Study text:
****

Your Garden: Spring labours

What to do in your garden this week.

Vegetables
French, scarlet runner and butter beans can be sown now in most areas.

If late frosts are usual in your area, wait until next month, or start seed under cover for planting out later.

Scarlet runners do best when sown in double rows 20cm apart, with 15cm between plants.

Growing to a height of 2m to 3m, the plants need a firm framework of wood or steel piping to withstand strong winds.

A bean tepee of strong bamboo or metal enables three or four plants to be grown in a small space.

Dwarf beans should be sown in rows 40cm to 60cm apart, with the seeds 8cm apart in the rows.

Like beans, sweet corn can be started under cloches.

Seed germination is usually rapid and the young plants will grow quickly but should not outgrow the cloches before the weather is warm enough for the shelter to be removed.

Kohl rabi is closely related to turnips and tolerates hotter, drier conditions than white turnips, has greenish-white or purple bulbs and can be harvested from golf-ball size.

Celeriac, or turnip-rooted celery, is worth growing for its bulbous roots, which usually are cooked but can also be used in salads.

Seed tends to be slow to germinate and sowing in seed trays and planting out when all danger of frost has passed is recommended.

Lettuce, radish, mustard, cress, peas, runner beans, parsnips and carrots can be sown now.

White and golden turnip seed can go in, too, but sow a small number now and a few more once the plants are well above ground.

Turnips are best eaten when just mature or they go stringy, tough and sharp-flavoured.

Leeks and Brussels sprouts can be sown now, as can broccoli and savoy cabbage.

Seed potatoes can be increased by cutting before planting out.

Each portion should have two good eyes or sturdy sprouts.

Onions for pickling can be sown. Sow seed to about twice the depth of the seed. Make the ground quite firm or the onions will not produce proper bulbs.

****

Input data:
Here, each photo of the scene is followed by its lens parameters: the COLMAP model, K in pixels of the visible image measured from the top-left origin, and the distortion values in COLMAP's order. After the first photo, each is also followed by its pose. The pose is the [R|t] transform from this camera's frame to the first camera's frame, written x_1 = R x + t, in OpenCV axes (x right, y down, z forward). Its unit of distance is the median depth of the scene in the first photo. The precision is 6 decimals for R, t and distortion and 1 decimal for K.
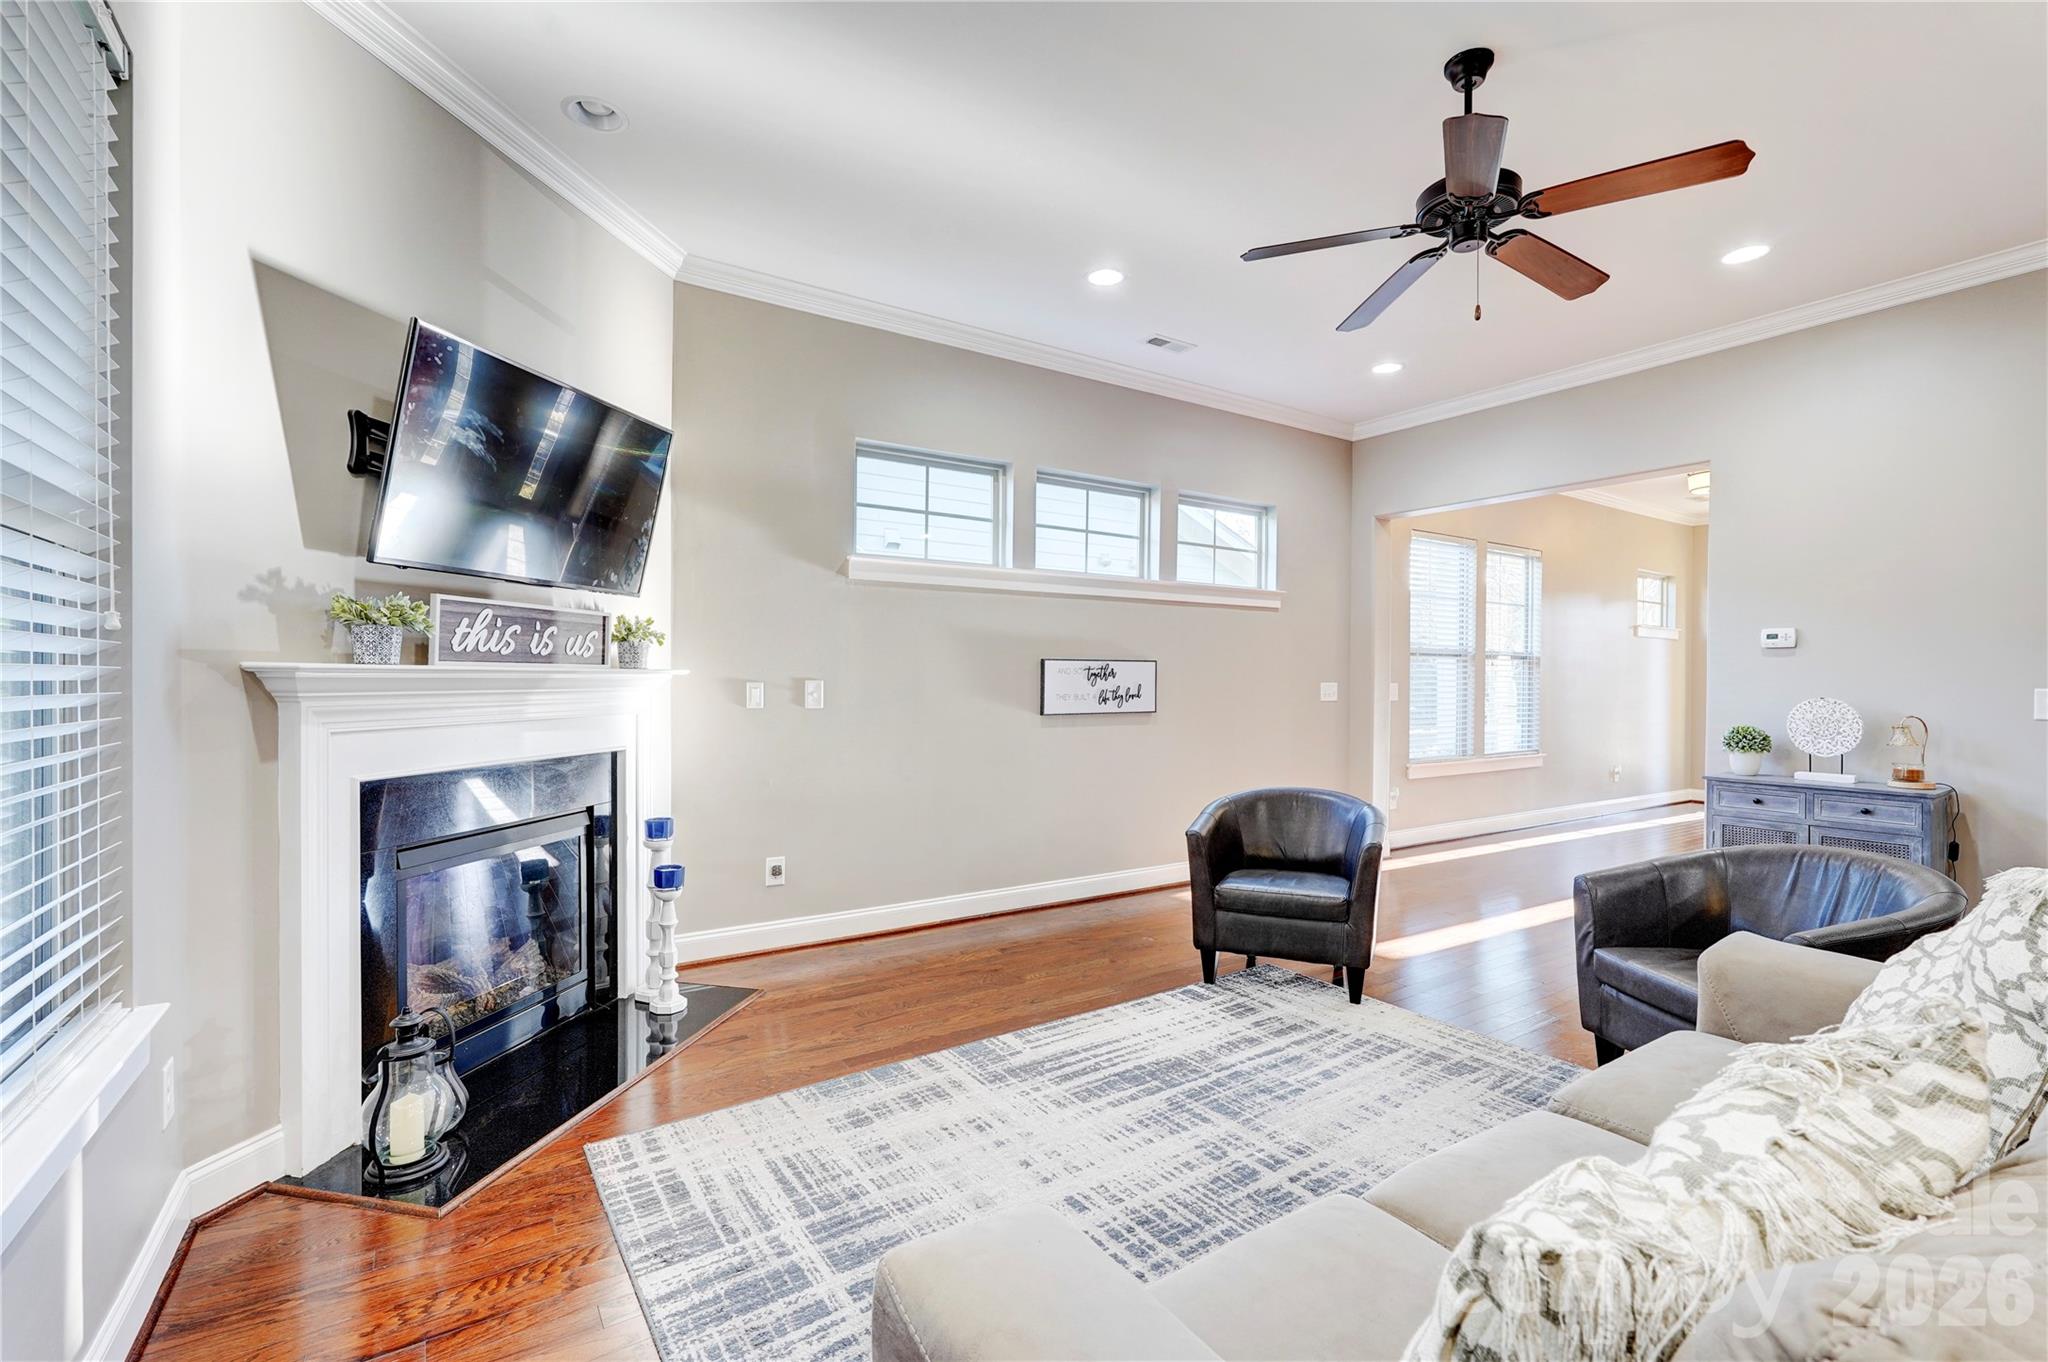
lens RADIAL K [[901.8, 0, 1025.4], [0, 901.8, 685.4], [0, 0, 1]] dist [-0.017628, 0.008556]
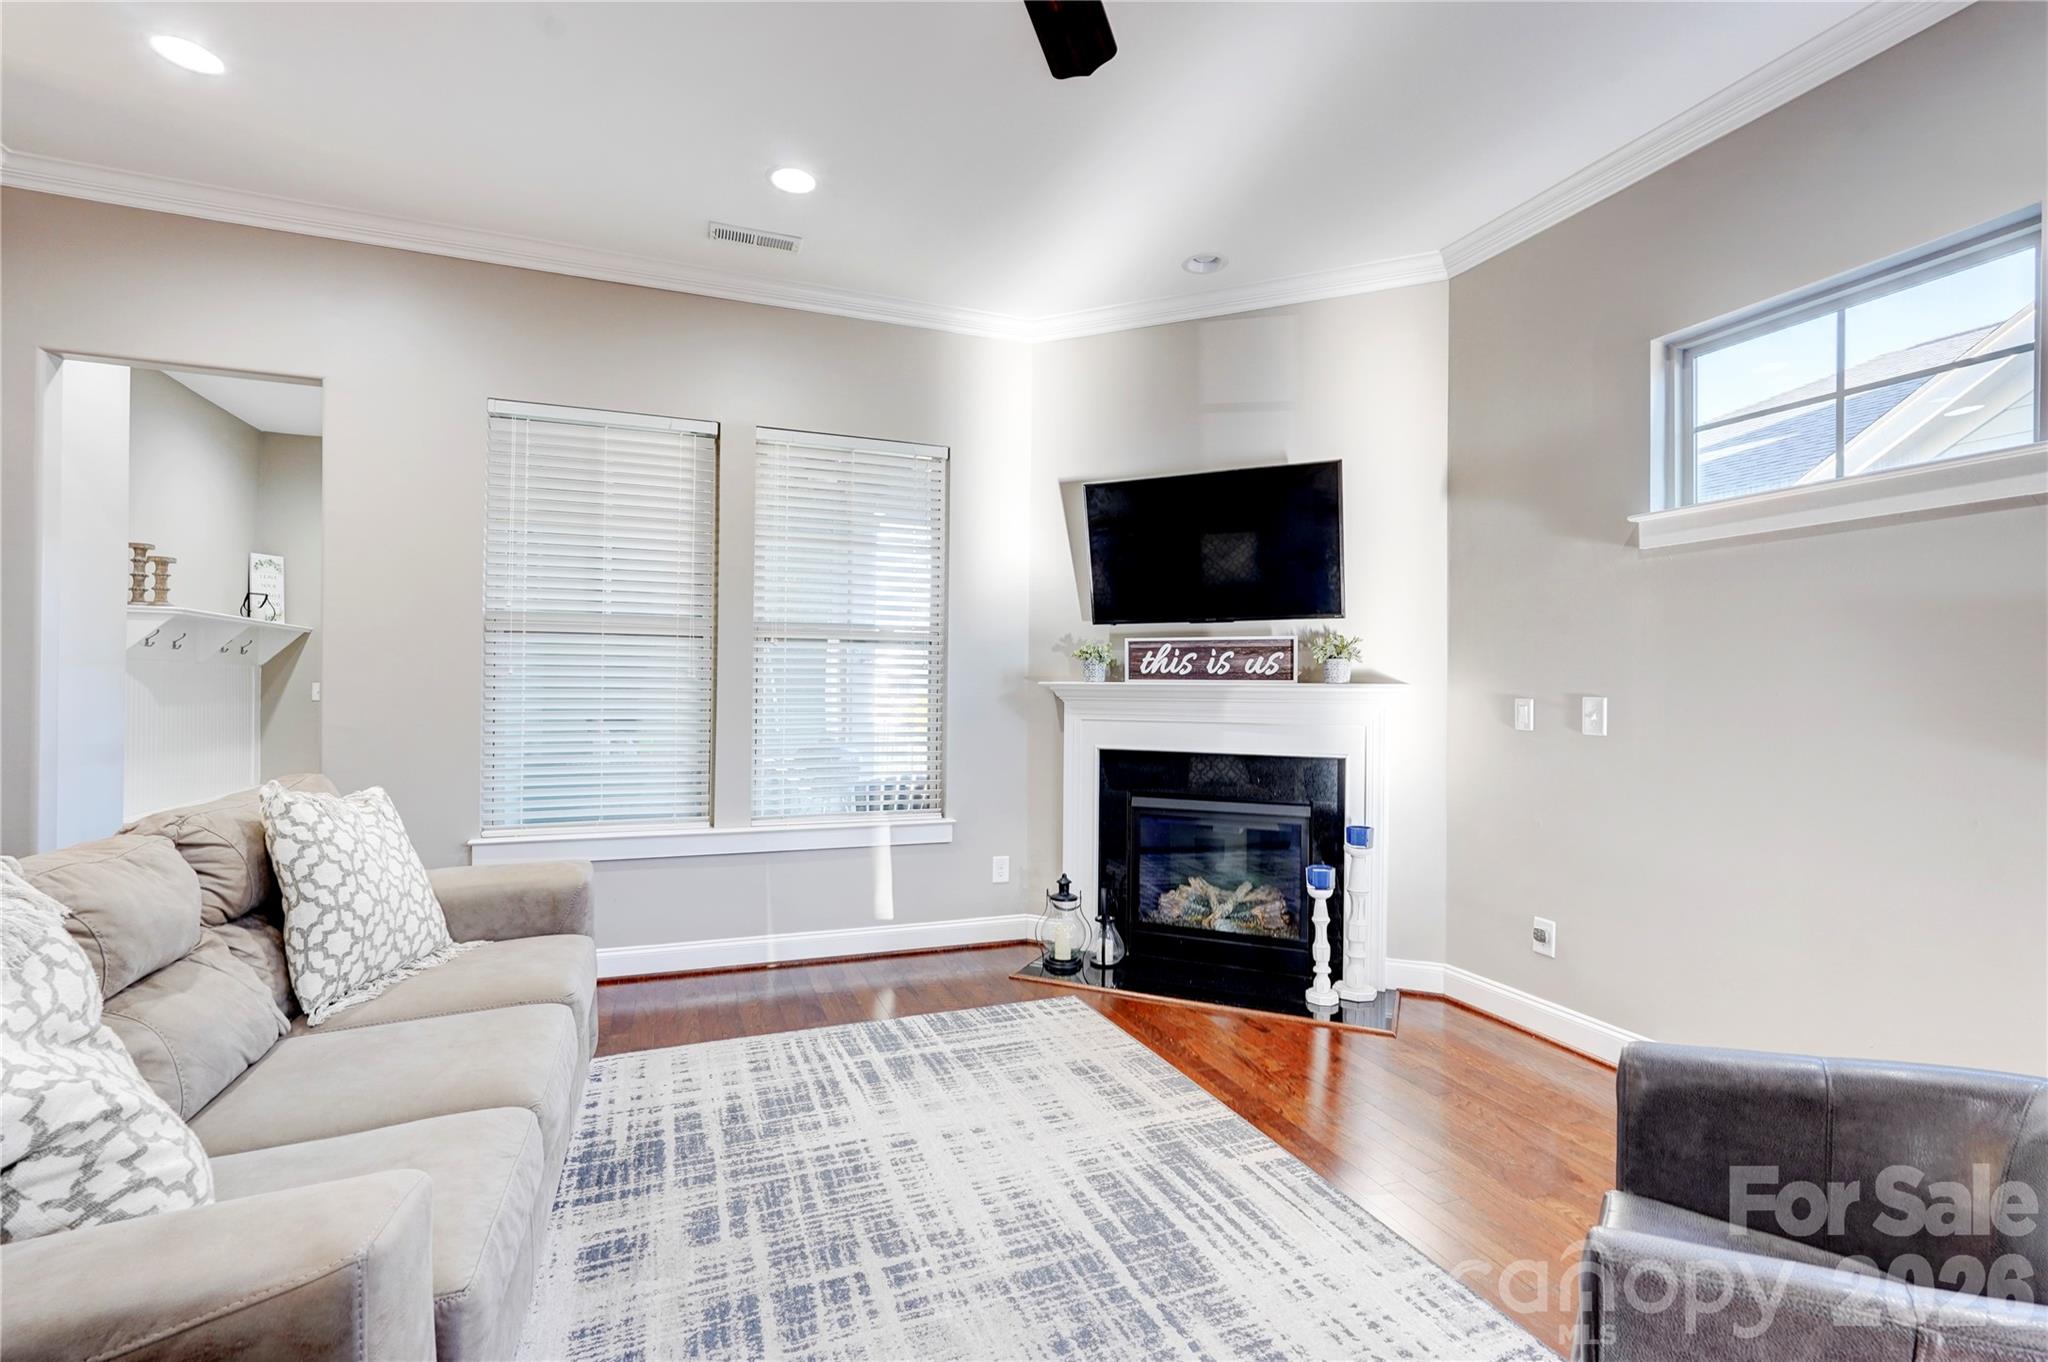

****

Problems and tasks:
- a) In the garden column, how far apart should rows of dwarf beans be sown?
- b) Reproduce the garden column from "Like beans, sweet" up to and including "be sown now.".

Solutions for each task:
- a) 40cm to 60cm apart.

- b)
Like beans, sweet corn can be started under cloches.

Seed germination is usually rapid and the young plants will grow quickly but should not outgrow the cloches before the weather is warm enough for the shelter to be removed.

Kohl rabi is closely related to turnips and tolerates hotter, drier conditions than white turnips, has greenish-white or purple bulbs and can be harvested from golf-ball size.

Celeriac, or turnip-rooted celery, is worth growing for its bulbous roots, which usually are cooked but can also be used in salads.

Seed tends to be slow to germinate and sowing in seed trays and planting out when all danger of frost has passed is recommended.

Lettuce, radish, mustard, cress, peas, runner beans, parsnips and carrots can be sown now.